With the growth of the wireless communications industry, wireless communications protocols have become more sophisticated. Communications systems may have to provide support for multiple communications protocols. One such system is the Universal Mobile Telecommunications System (UMTS), which may require support for both Wide Band Code Division Multiple Access (WBCDMA) and Enhanced General Packet Radio Service (EGPRS) communications protocols. These two protocols have many differences such that two different RF receiver architectures may be needed. RF receivers are often battery powered and must function with minimal power consumption, cost, and space. As a result, there is a need for a single radio receiver that can efficiently operate in at least two different operating modes, using two different receiver architectures.

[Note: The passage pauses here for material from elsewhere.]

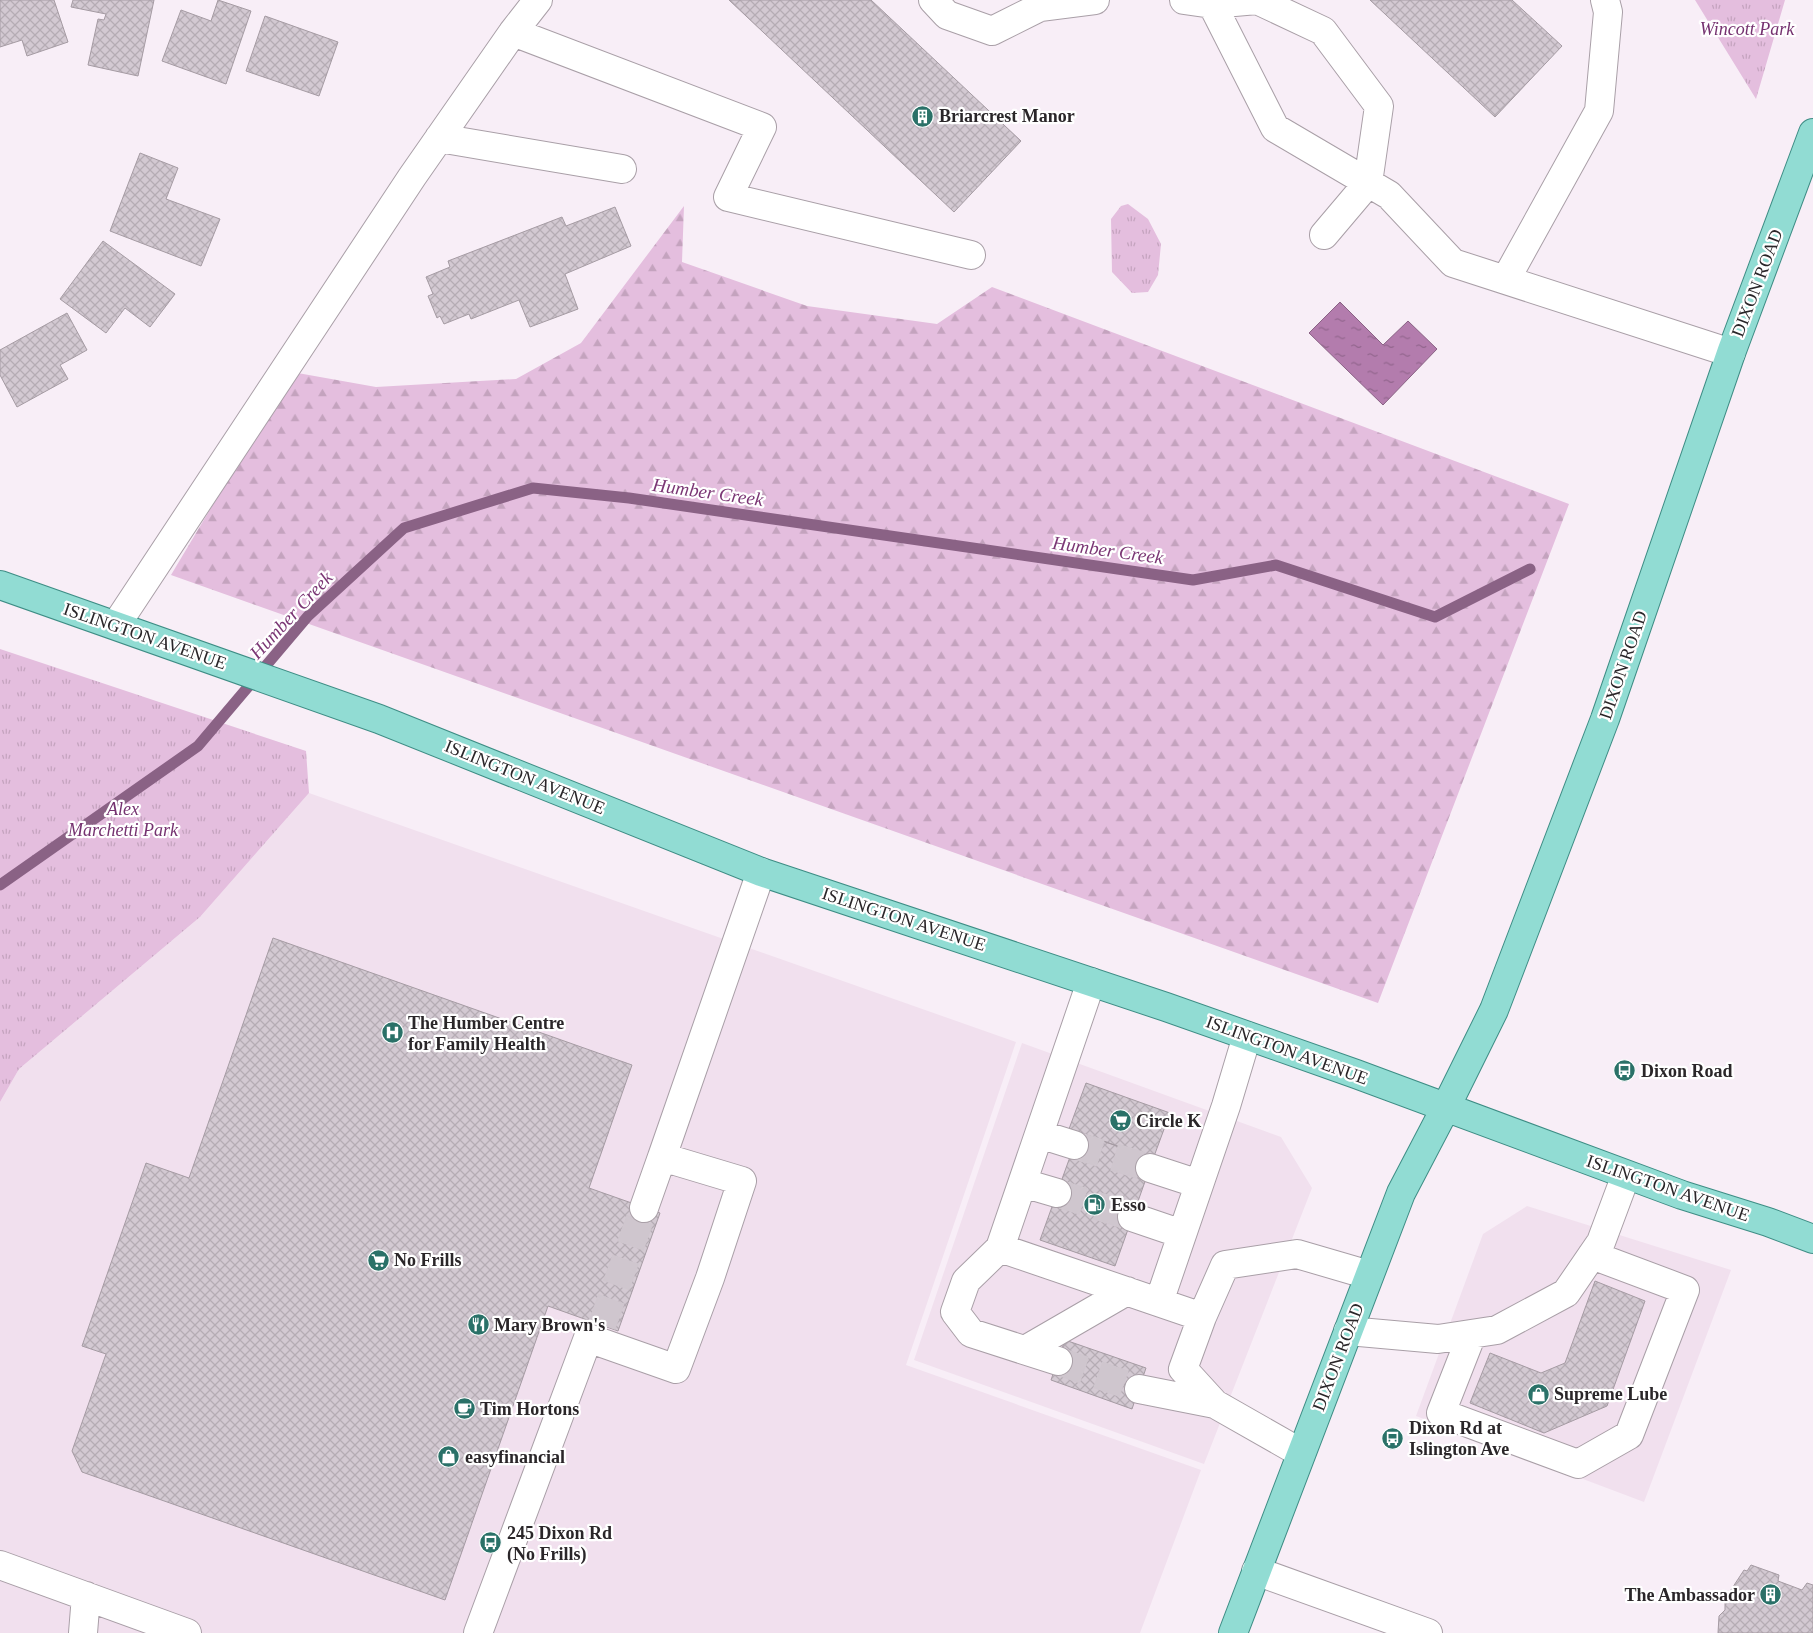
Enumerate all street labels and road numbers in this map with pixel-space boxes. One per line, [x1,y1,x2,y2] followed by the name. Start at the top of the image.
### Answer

A traditional RF receiver architecture is the super-heterodyne architecture in which a received RF signal is mixed with a local oscillator signal to obtain a lower intermediate frequency (IF) signal. The IF signal is then filtered to the desired channel bandwidth to remove interfering signals and signals from adjacent channels. As channel bandwidths become narrower, the inclination is to reduce the frequency of the IF signal. As a result, receivers using a very low intermediate frequency (VLIF) for their IF sections are becoming increasingly common for certain communications protocols; however, some image frequencies may not be removed with upstream RF bandpass filtering. Another example is a direct-conversion receiver, which has a direct current (DC) IF signal; however, problems with 1/f noise, DC offsets, and second-order inter-modulation (IIP2) effects may eliminate the direct-conversion receiver from some applications. The WBCDMA protocol lends itself to direct-conversion, but the EGPRS protocol lends itself to VLIF. A receiver with a different receive path for each protocol could be used in a UMTS system; however, since the WBCDMA protocol and the EGPRS protocol do not operate simultaneously, a receiver with a single receive path for both protocols could reduce cost, complexity, and current consumption.
One design challenge in a VLIF receiver is rejection of image frequencies. In any heterodyne receiver, when a received RF input signal FR, mixes with a local oscillator signal FLO, the mixer produces an output signal with sums and differences of FR and FLO. Specifically, the frequencies of FR−FLO, FLO−FR, and FR+FLO are the dominant mixer output frequency combinations. If FLO is chosen with a lower frequency than a desired RF input signal FDRF, then the FR−FLO portion of the mixer output signal produces a wanted VLIF signal FDVLIF; however, the mixer output signal will also include an FR+FLO image signal, which is close to double the frequency of FDRF and easily removed by IF bandpass filtering. If a blocking image signal FBIS with a frequency located at a frequency of FLO minus the frequency of FDVLIF is received, the FLO−FR portion of the mixer output will produce an image that is identical in frequency with FDVLIF, and cannot be removed with normal IF filtering techniques; therefore, if upstream RF bandpass filtering cannot remove the blocking image signal, then other techniques must be used to remove the signal. However, since the blocking signal is phase-shifted by 180 degrees from FDVLIF, a quadrature receiver architecture can be used to filter out the blocking image signal. A quadrature receiver architecture uses two mixers receiving the same RF input signal, which is mixed with two different local oscillator signals that are equal in frequency and phase-shifted from each other by 90 degrees. Complex filtering methods can then be used to filter out the blocking image signal. Any mismatch between the processing of in-phase signals and quadrature-phase signals will result in degradation of the rejection of image signals.
There is a special situation in which a frequency of the wanted VLIF signal FDVLIF, called the wanted VLIF frequency, is less than the frequencies of blocking image signals. In this special situation, there is a benefit to reducing the wanted VLIF frequency, namely improved image rejection; however, a lower frequency increases 1/f noise, DC offsets, and IIP2 problems, which reduces the effective sensitivity of the receiver. In some networks, there is a loose correlation between the signal strength of a desired signal and the signal strength of interfering image signals; therefore, when the signal strength of a desired signal is small, a higher VLIF frequency is desirable to increase receiver sensitivity. The resulting reduced image rejection is acceptable, since the signal strengths of interfering image signals are also small. Likewise, when signal strengths of interfering image signals are large, a larger VLIF frequency is desirable to increase image rejection. The resulting reduced receiver sensitivity is acceptable, since the signal strength of the desired signal is also large; therefore, in some networks, it would be beneficial to have an inverse correlation of the VLIF frequency with signal strength.
Given the above factors, a need exists for a quadrature single-path receiver that can support both direct conversion and VLIF modes of operation, can adjust the VLIF frequency based on received signal strength, and can effectively reject image interfering signals with filtering, matching between the circuitry processing the in-phase signals and the quadrature-phase signals, or both.